According to the 2021 census of Population, there were 18,053 residents in Earlwood. The most common reported ancestries were Greek 22.3%, Australian 16.9%, English 14.9%, Italian 9.0% and Lebanese 7.8%. 61.9% of people were born in Australia. The next most common countries of birth were Greece 7.4%, China 3.0%, Portugal 2.4%, Vietnam 2.4% and Lebanon 2.4%. 49.8% of people spoke only English at home. Other languages spoken at home included Greek 18.1%, Arabic 5.6%, Italian 3.4%, Vietnamese 3.2% and Portuguese 3.0%. The most common responses for religious affiliation were Catholic 29.0%, No Religion 24.4% and Orthodox 24.2%.

==Notable residents==
The following notable people have lived in Earlwood:
- Josh Addo-Carr, rugby league player
- Jim Airey, motorcycle speedway rider
- Leigh Blackmore, horror writer and critic
- Grahame Bond, actor (The Aunty Jack Show)
- Alex Dimitriades, actor
- Blake Ferguson, former rugby league player
- Ken Gabb, former politician
- Courtney Houssos, politician
- Bob Howard, brother of John Howard, political scientist
- John Howard, former Prime Minister
- Lyall Howard, father of John Howard
- Murray Sayle, journalist

== Politics ==
Federal Government: Earlwood is in the Division of Barton in the Australian House of Representatives. Historically, the Division of Barton has been a bellwether electorate. It is currently held by the ALP.

State Government: Earlwood is in the Electoral district of Canterbury in the New South Wales Legislative Assembly.

Local Government: Earlwood is part of the Canterbury Ward of the City of Canterbury-Bankstown, which elects three councillors to the city council.

==Topography==
The suburb of Earlwood stretches in the northeast from the tall escarpment on the south bank of the Cooks River at its junction with Wolli Creek, a locality called Undercliffe. It stretches west (upriver) along the southern bank of the Cooks River up to the junction of Cup and Saucer Creek, by which point the river bank becomes much flatter. Wolli Creek forms the boundary of the suburb to the south. The Airport & South Line runs along the valley of Wolli Creek in this area, just outside the boundary of Earlwood, and provides the nearest rail access for residents of the suburb. In the west, the local artery road Bexley Road forms the boundary between Earlwood and neighbouring Canterbury, Clemton Park and Kingsgrove.

==Region of Sydney==
Although by most customary definitions Earlwood falls into the customary region of South Western Sydney or Canterbury-Bankstown, it sits at the far eastern end of that region.

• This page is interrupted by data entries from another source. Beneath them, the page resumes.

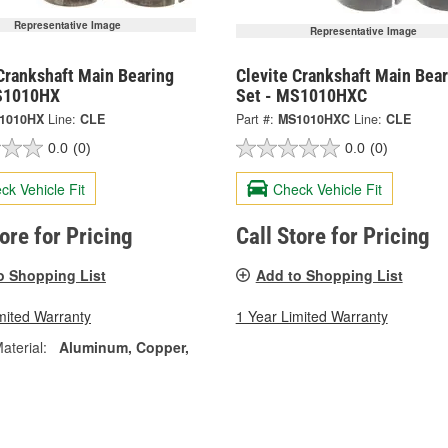
Representative Image
Representative Image
Crankshaft Main Bearing
Clevite Crankshaft Main Bear
S1010HX
Set - MS1010HXC
1010HX
Line:
CLE
Part #:
MS1010HXC
Line:
CLE
0.0
(0)
0.0
(0)
ck Vehicle Fit
Check Vehicle Fit
tore for Pricing
Call Store for Pricing
o Shopping List
Add to Shopping List
mited Warranty
1 Year Limited Warranty
aterial:
Aluminum, Copper,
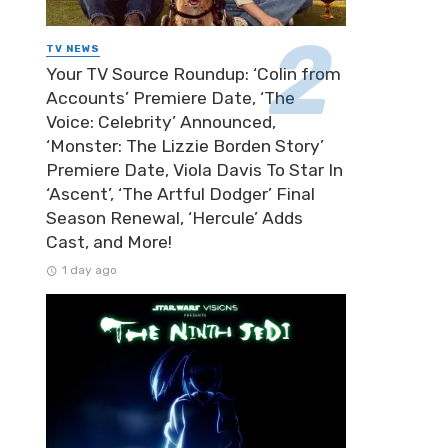
TV NEWS
Your TV Source Roundup: ‘Colin from
Accounts’ Premiere Date, ‘The
Voice: Celebrity’ Announced,
‘Monster: The Lizzie Borden Story’
Premiere Date, Viola Davis To Star In
‘Ascent’, ‘The Artful Dodger’ Final
Season Renewal, ‘Hercule’ Adds
Cast, and More!
1 day ago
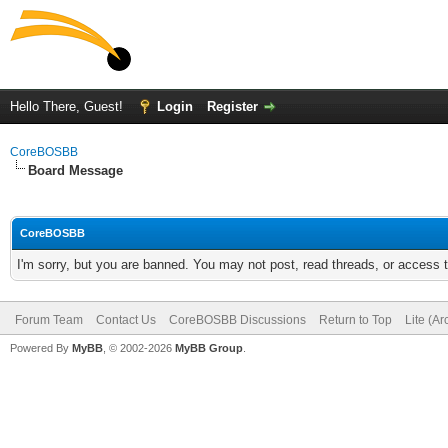
Hello There, Guest!
Login
Register
CoreBOSBB
Board Message
CoreBOSBB
I'm sorry, but you are banned. You may not post, read threads, or access
Forum Team
Contact Us
CoreBOSBB Discussions
Return to Top
Lite (A
Powered By
MyBB
, © 2002-2026
MyBB Group
.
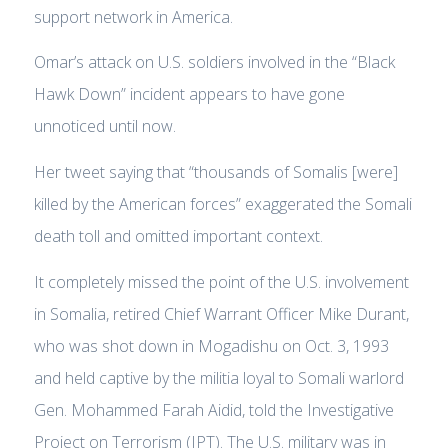
support network in America.
Omar’s attack on U.S. soldiers involved in the “Black
Hawk Down” incident appears to have gone
unnoticed until now.
Her tweet saying that “thousands of Somalis [were]
killed by the American forces” exaggerated the Somali
death toll and omitted important context.
It completely missed the point of the U.S. involvement
in Somalia, retired Chief Warrant Officer Mike Durant,
who was shot down in Mogadishu on Oct. 3, 1993
and held captive by the militia loyal to Somali warlord
Gen. Mohammed Farah Aidid, told the Investigative
Project on Terrorism (IPT). The U.S. military was in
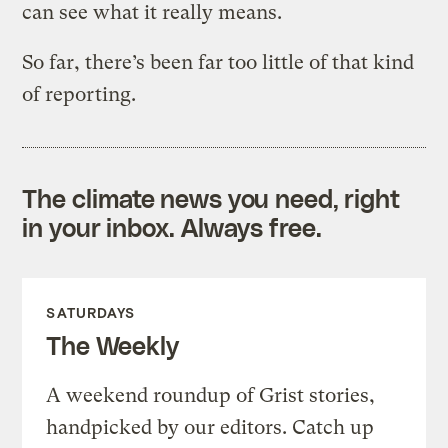
can see what it really means.
So far, there’s been far too little of that kind
of reporting.
The climate news you need, right
in your inbox. Always free.
SATURDAYS
The Weekly
A weekend roundup of Grist stories,
handpicked by our editors. Catch up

It is separated from Marrickville in the northeast by the Cooks River valley and parklands. Marrickville is part of the Inner West region, and so Earlwood is sometimes, especially in commercial contexts, identified as part of the Inner West region despite the geographical separation. Because Earlwood is also within the cadastral Parish of St George (used for land title purposes), it also falls within the St George region by the traditional definition.

Demographically, Earlwood is more similar to its neighbours in the west and south, in that it has a large proportion of residents of Greek heritage: Bardwell Park to the south (in the St George region) is also 18% Greek by ancestry, and Clemton Park to the west (in the Canterbury-Bankstown or South-Western Sydney region) is 19.8% Greek by ancestry. By contrast, Marrickville is only 6.6% Greek by ancestry, and has more residents born in Vietnam (6.0%) than Greece (4.2%).